Sexism over an open mic (when will they learn?)
-Mary Dixie Carter
Some trouble-making sound techies out there are up to no good again! We have yet another private conversation overheard on an open microphone in what has turned into a veritable epidemic. When will these people learn? First it was Jesse Jackson sniping at Obama. Then it was Peggy Noonan and Mike Murphy suggesting that Sarah Palin was the death knell for McCain’s ticket. And now, we have Ed Rendell discussing Obama’s appointment of Janet Napolitano as Secretary of Homeland Security. “Janet’s perfect for that job. Because for that job, you have to have no life. Janet has no family. Perfect. She can devote, literally, 19-20 hours a day to it.”
Commentators like CNN’s Campbell Brown are finding fault, and with good reason.

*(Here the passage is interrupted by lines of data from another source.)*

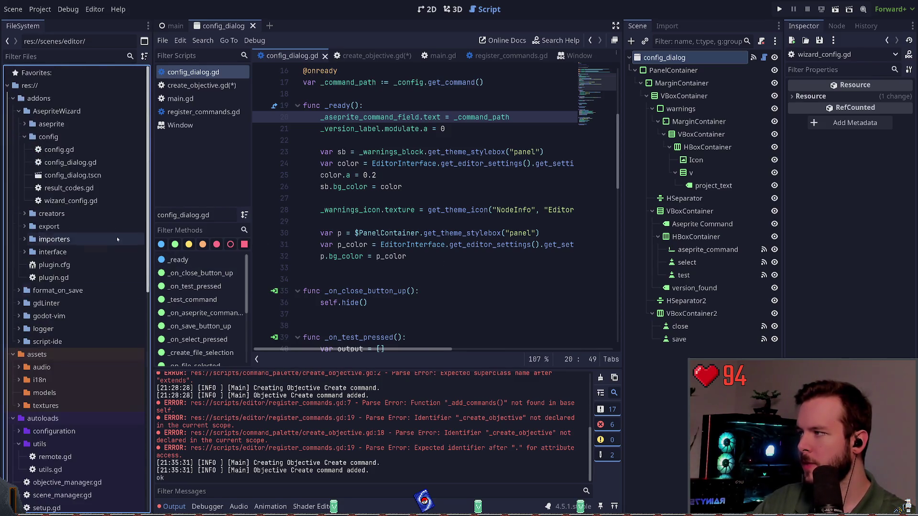
pyautogui.click(80, 175)
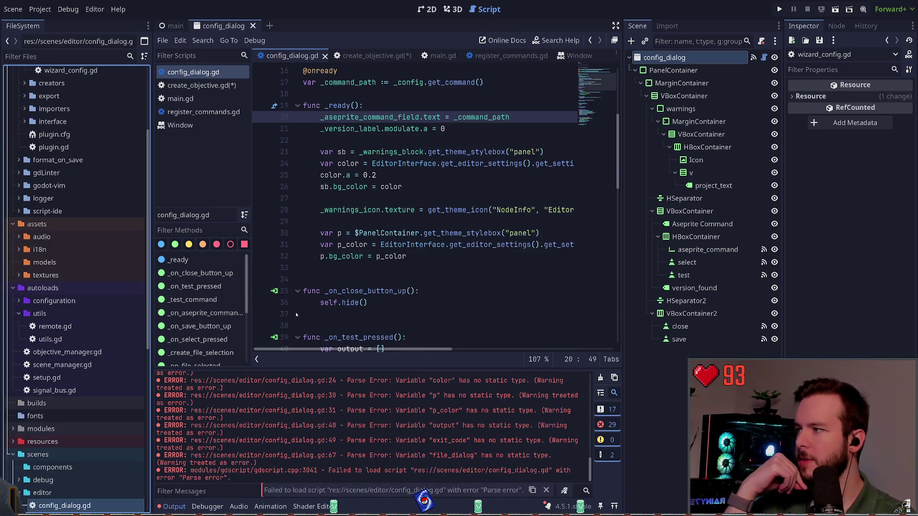
# Step: Open the objective_dialog scene from scenes/editor
pyautogui.scroll(-5, 102, 330)
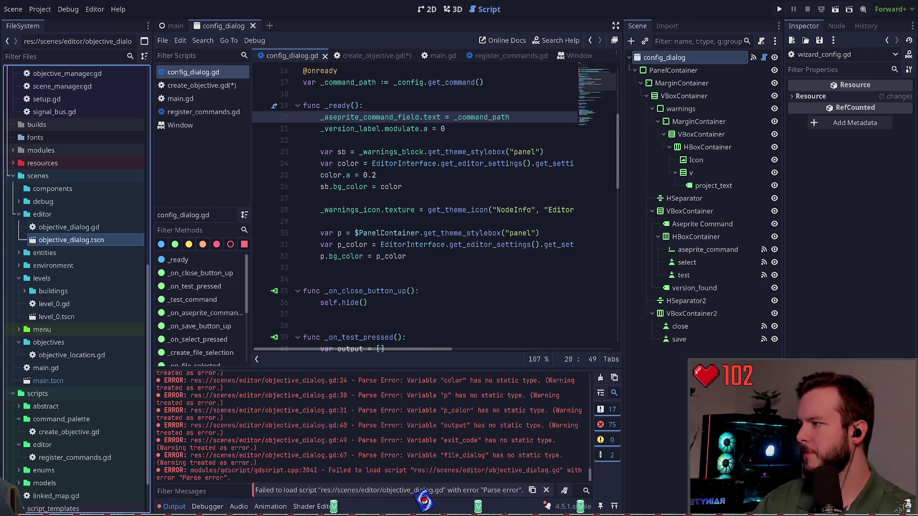
pyautogui.doubleClick(71, 241)
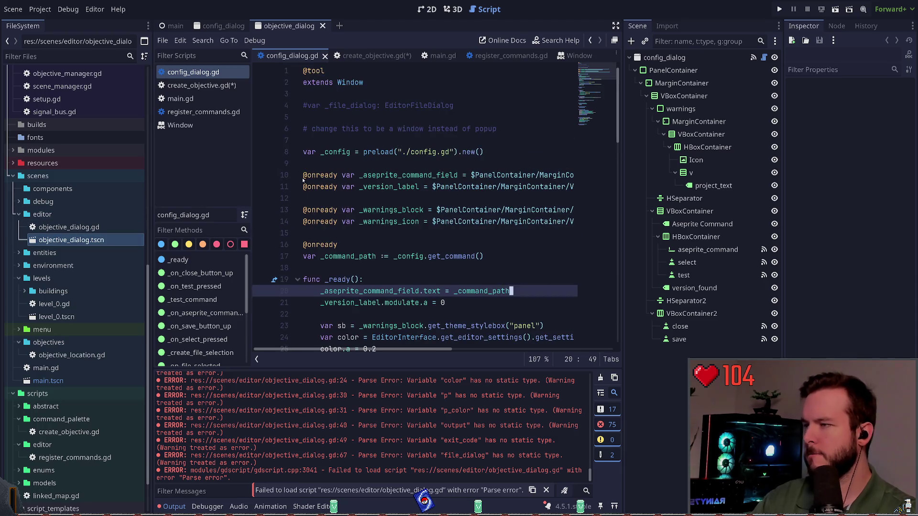
pyautogui.click(63, 216)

Whatever Rendell intended, it’s a serious diss to describe someone as having “no life.” And the reason Napolitano has no life, according to Rendell, is that she has no family. Would the same comment be made about a man? Do single men have “no life”? It’s certainly not as noteworthy. Single or married, that fact alone wouldn’t signal a man’s level of commitment to his work. No one wonders how an ambitious man can focus on his job 24-7. For example, we don’t worry about whether Obama has a life because we know Michelle will take care of the kids, as she did during his campaign.

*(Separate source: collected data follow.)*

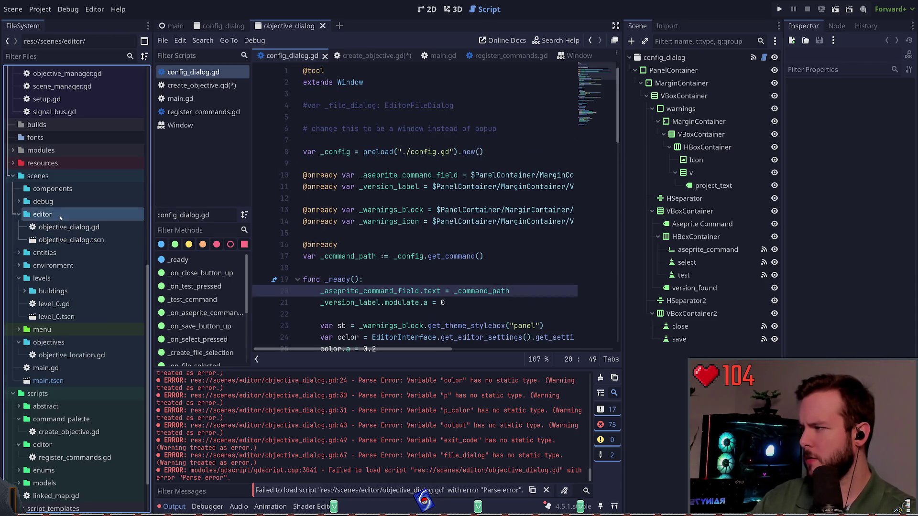
pyautogui.scroll(-3, 72, 234)
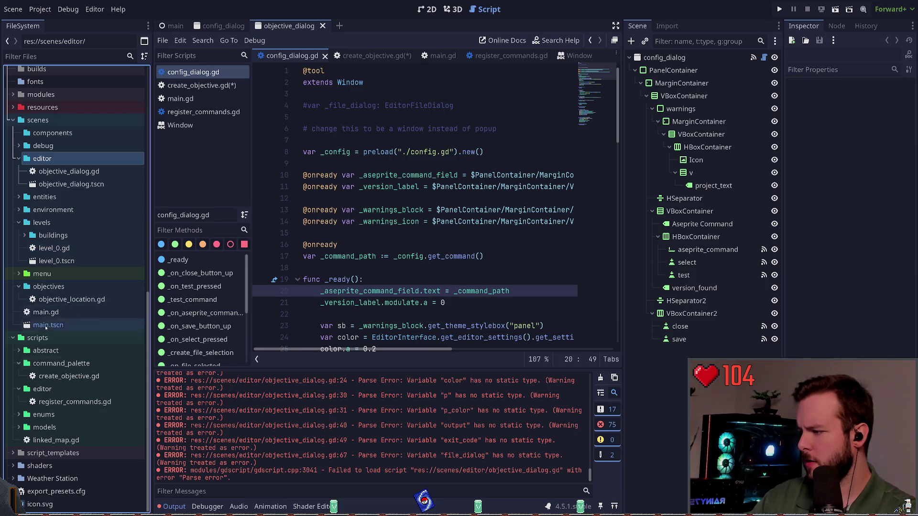
# Step: Open create_objective.gd and review its create_objective function lines
pyautogui.doubleClick(62, 376)
pyautogui.click(341, 187)
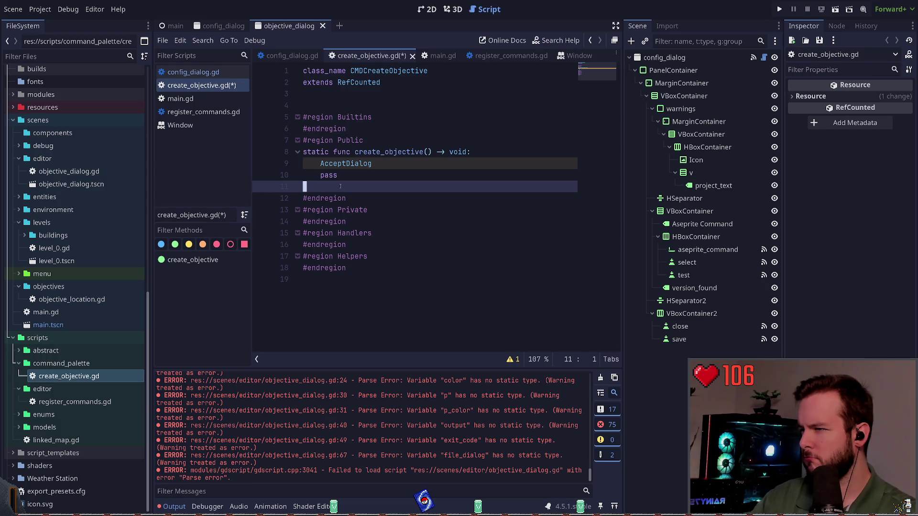
pyautogui.click(348, 180)
pyautogui.moveTo(348, 180); pyautogui.dragTo(303, 152)
pyautogui.click(303, 153)
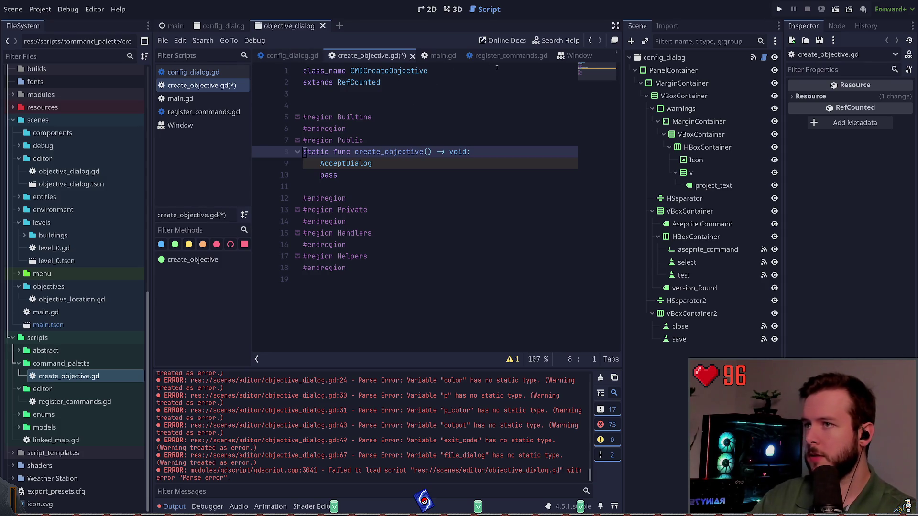
pyautogui.scroll(5, 91, 268)
# Step: Open objective_dialog.gd from the editor folder in the script editor
pyautogui.click(87, 338)
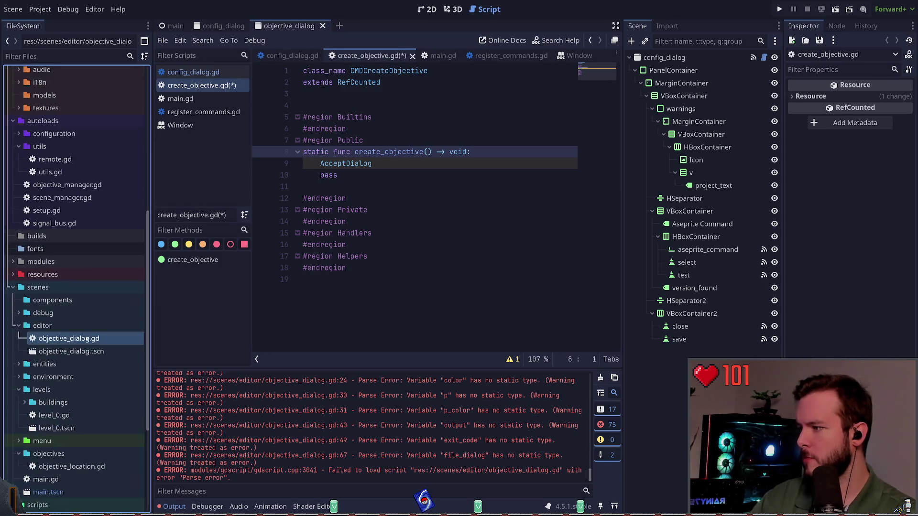
pyautogui.click(86, 351)
pyautogui.click(429, 210)
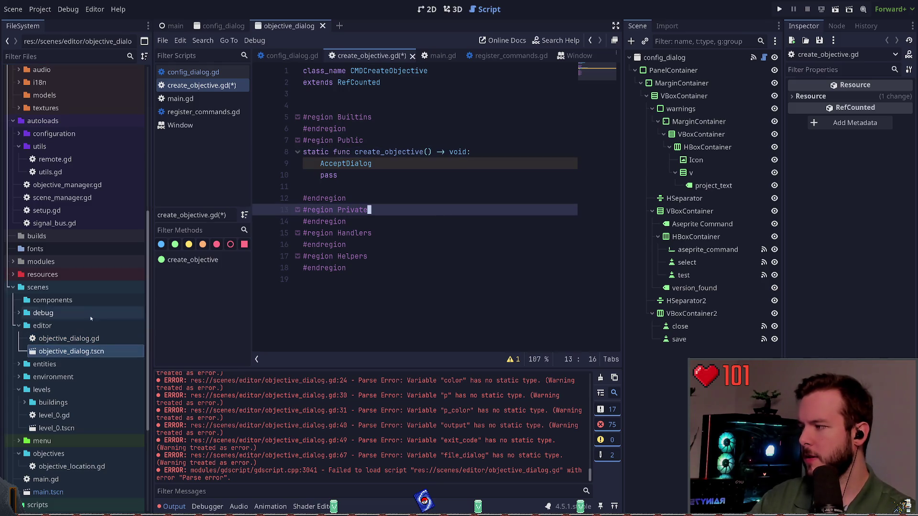
pyautogui.doubleClick(69, 338)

The same vicious circle has been analyzed to death, but it still dogs us. It’s socially acceptable for a man to be an absent workaholic father, because we picture that someone’s picking up the slack. Absent workaholic mothers are considered bad parents, because we guess that no one’s picking up the slack. (Take Sarah Palin and the questions about whether she’d have time to focus on VP with all her kids and the baby.) Whether they are workaholics or not, employers probably assume that mothers will constantly feel torn, fretting over the children, even when they’re at work. And, a lot of the time, those employers would be right. Mothers are fretting over the children, because if they don’t, no one will. Their husbands can and do compartmentalize. Fathers believe, in the back of their minds, it’ll all be OK. She’s taking care of it.
Obviously, many women want to be the emotional center of their child’s life. They wouldn’t have it any other way, and they’re willing for their career to take a back seat. However, self-perpetuating norms hamper working women, with kids or without, who aim to achieve at the highest level. Governor Rendell is not alone in assuming that a woman without a guy, like Governor Napolitano, has “no life,” (whether or not she’s scaled Mount Kilimanjaro and the Himalayas), and that it’s only those women without a family who can make it to the top. By his comments he was insulting Governor Napolitano as well as competent, hard-working women who have chosen a different lifestyle.